Qualcomm displayed a slate of new 5G-related vehicle technology and energy efficiency efforts during its R&D Virtual Showcase this month.
John Smee, vice president of engineering at Qualcomm, said the company is working to break "technology barriers" and bring "superior 5G system performance to new industries, use cases and experiences for the smartphone and beyond."
At the event the company unveiled 5G V2X sidelink, technology that will be used to connect vehicles to each other as well as pedestrians, bikers, local infrastructure and nearby roadside units.
Qualcomm researchers said the end goal for the technology was to improve road safety by connecting cars to more things through 5G.
Qualcomm's 5G Rel-16 aligned R&D prototype offers users "enhanced network capacity by offloading high-bandwidth data such as local high-res 3D maps from wide-area 5G networks, as well as bringing more robust communication with distributed time synchronization to maintain communication even when GNSS is unavailable."
The company envisions vehicle-to-vehicle communication helping stop collisions while vehicle-to-pedestrian communication will offer safety alerts to those crossing roads. Vehicle-to-infrastructure systems will allow cars and trucks to sync with traffic signal timing and vehicle-to-network connections will assist in providing real time traffic updates and routing options to drivers.
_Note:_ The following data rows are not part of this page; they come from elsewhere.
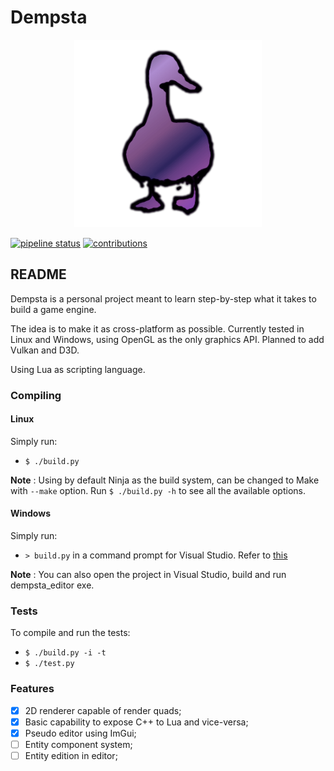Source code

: # Dempsta

<center><img src="media/dempsta_icon.png" height="300"></center>

[![pipeline status](https://gitlab.com/mrcoalp/dempsta-engine/badges/master/pipeline.svg)](https://gitlab.com/mrcoalp/dempsta-engine/-/commits/master)
[![contributions](https://img.shields.io/badge/contributions-welcome-informational)](https://gitlab.com/mrcoalp/dempsta-engine/-/blob/master/CONTRIBUTING.md)

## README

Dempsta is a personal project meant to learn step-by-step what it takes to build a game engine.

The idea is to make it as cross-platform as possible. Currently tested in Linux and Windows, using OpenGL as the only graphics API. Planned to add Vulkan and D3D.

Using Lua as scripting language.

### Compiling

#### Linux

Simply run:

- `$ ./build.py` <br>

**Note** : Using by default Ninja as the build system, can be changed to Make with `--make` option. Run `$ ./build.py -h` to see all the available options.

#### Windows

Simply run:

- `> build.py` in a command prompt for Visual Studio. Refer to [this](https://docs.microsoft.com/en-us/dotnet/framework/tools/developer-command-prompt-for-vs)

**Note** : You can also open the project in Visual Studio, build and run dempsta_editor exe.

### Tests

To compile and run the tests:

- `$ ./build.py -i -t`
- `$ ./test.py`

### Features

- [x] 2D renderer capable of render quads;
- [x] Basic capability to expose C++ to Lua and vice-versa;
- [x] Pseudo editor using ImGui;
- [ ] Entity component system;
- [ ] Entity edition in editor;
Researchers held two demos, the first of which showed how a car that encounters an impediment can notify a vehicle hundreds of meters behind it about the blockage through a roadside unit.
The second car is given a high-resolution real-time 3D map with local landmarks and other references to help with navigation.
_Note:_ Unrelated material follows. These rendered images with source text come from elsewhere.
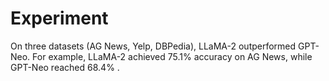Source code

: # Experiment

On three datasets (AG News, Yelp, DBPedia), LLaMA-2 outperformed GPT-Neo. For example, LLaMA-2 achieved $7 5 . 1 \%$ accuracy on AG News, while GPT-Neo reached $6 8 . 4 \%$ .
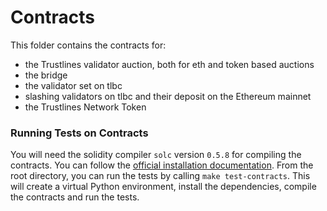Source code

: # Contracts

This folder contains the contracts for:

- the Trustlines validator auction, both for eth and token based auctions
- the bridge
- the validator set on tlbc
- slashing validators on tlbc and their deposit on the Ethereum mainnet
- the Trustlines Network Token

### Running Tests on Contracts

You will need the solidity compiler `solc` version `0.5.8` for compiling the contracts. 
You can follow the [official installation documentation](https://solidity.readthedocs.io/en/v0.5.8/installing-solidity.html).
From the root directory, you can run the tests by calling `make test-contracts`.
This will create a virtual Python environment, install the
dependencies, compile the contracts and run the tests.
The second demo involved illustrating how cars would be able to communicate with each other even when they did not have GNSS signals, which are often lost in tunnels and parking garages.
The demonstration showed how multiple cars were able to communicate and share travel information between each other.
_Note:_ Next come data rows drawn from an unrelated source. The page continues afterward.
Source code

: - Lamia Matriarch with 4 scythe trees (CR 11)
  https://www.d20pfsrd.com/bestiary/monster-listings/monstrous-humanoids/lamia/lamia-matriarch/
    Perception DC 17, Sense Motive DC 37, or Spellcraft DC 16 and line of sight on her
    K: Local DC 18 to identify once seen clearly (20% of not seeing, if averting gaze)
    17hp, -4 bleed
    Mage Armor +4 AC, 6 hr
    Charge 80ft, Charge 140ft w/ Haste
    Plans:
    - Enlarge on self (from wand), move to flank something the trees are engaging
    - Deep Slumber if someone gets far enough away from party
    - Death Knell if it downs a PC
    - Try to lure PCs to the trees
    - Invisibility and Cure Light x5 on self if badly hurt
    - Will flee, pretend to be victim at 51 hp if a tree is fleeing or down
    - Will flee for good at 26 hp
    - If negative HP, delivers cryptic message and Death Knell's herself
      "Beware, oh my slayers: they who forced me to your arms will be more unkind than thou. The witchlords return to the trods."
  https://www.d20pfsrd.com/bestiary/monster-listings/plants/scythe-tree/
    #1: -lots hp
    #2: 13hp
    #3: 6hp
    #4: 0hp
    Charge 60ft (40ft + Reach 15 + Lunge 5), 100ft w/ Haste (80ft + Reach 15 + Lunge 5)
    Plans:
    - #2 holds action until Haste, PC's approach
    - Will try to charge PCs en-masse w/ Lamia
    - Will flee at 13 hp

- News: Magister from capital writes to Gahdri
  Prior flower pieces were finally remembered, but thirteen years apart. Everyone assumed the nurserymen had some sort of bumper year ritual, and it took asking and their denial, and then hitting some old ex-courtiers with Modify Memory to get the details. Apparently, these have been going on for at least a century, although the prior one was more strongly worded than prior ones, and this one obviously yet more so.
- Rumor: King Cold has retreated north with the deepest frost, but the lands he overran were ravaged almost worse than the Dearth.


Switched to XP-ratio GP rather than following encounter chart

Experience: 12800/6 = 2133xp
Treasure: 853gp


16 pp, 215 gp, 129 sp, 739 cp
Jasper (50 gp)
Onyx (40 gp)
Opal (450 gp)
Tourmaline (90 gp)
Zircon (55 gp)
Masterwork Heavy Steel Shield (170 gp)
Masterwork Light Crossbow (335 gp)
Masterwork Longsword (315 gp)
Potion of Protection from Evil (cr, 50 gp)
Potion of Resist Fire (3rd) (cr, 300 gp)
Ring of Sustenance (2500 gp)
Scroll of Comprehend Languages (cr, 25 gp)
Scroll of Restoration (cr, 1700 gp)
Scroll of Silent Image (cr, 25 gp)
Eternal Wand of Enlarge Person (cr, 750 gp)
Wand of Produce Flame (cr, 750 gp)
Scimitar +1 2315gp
Qualcomm noted that the technology is already being deployed in China and will make its way to the US some time next year. The 5G V2X sidelink system operates in a dedicated spectrum of 5.9 GHz. Qualcomm announced earlier this month that it would be testing out 5G V2X sidelink in Peachtree Corners, Georgia this year.
Another presentation focused on Qualcomm's efforts to make their technology more energy efficient.
Qualcomm said its researchers are "pursuing greener networks, including new advanced techniques, such as digital post distortion and high-efficiency modulation schemes that can greatly reduce the energy consumption of a mobile network system while sustaining high performance data links."
Gideon Kurtz, senior director of technology at Qualcomm, spoke at length about how to improve the energy consumption of radio base stations.
"Power amplifiers are a major source for base station power inefficiency since they are operated at a very inefficient operating point. If one were to try to increase the efficiency by reducing the power amplifier headroom then the result would be a reduced quality of the transmitted signal," Kurtz said.
"Saving power serves two key purposes. First, it can reduce significantly the operational costs and in addition, it provided an important step towards addressing climate action."
Kurtz and others explained that signal processing techniques can improve power amplifier efficiency in existing base station hardware through a variety of methods like federated over-the-air digital pre-distortion, peak-to-average power reduction, digital post distortion or some combination of these methods.
Ronen Shaked, principal engineer at Qualcomm, added that the company's "Super QAM" technology increases peak data rates between 50-66%, allowing base stations shorter transmission durations and reduced power consumption.
"Super QAM technology can increase the peak data rates significantly," Shaked said. "This is not only great for users but allows for the base station to have shorter transmission duration and therefore reduced power consumption. We allow the base station to shut off its RF for a longer duration."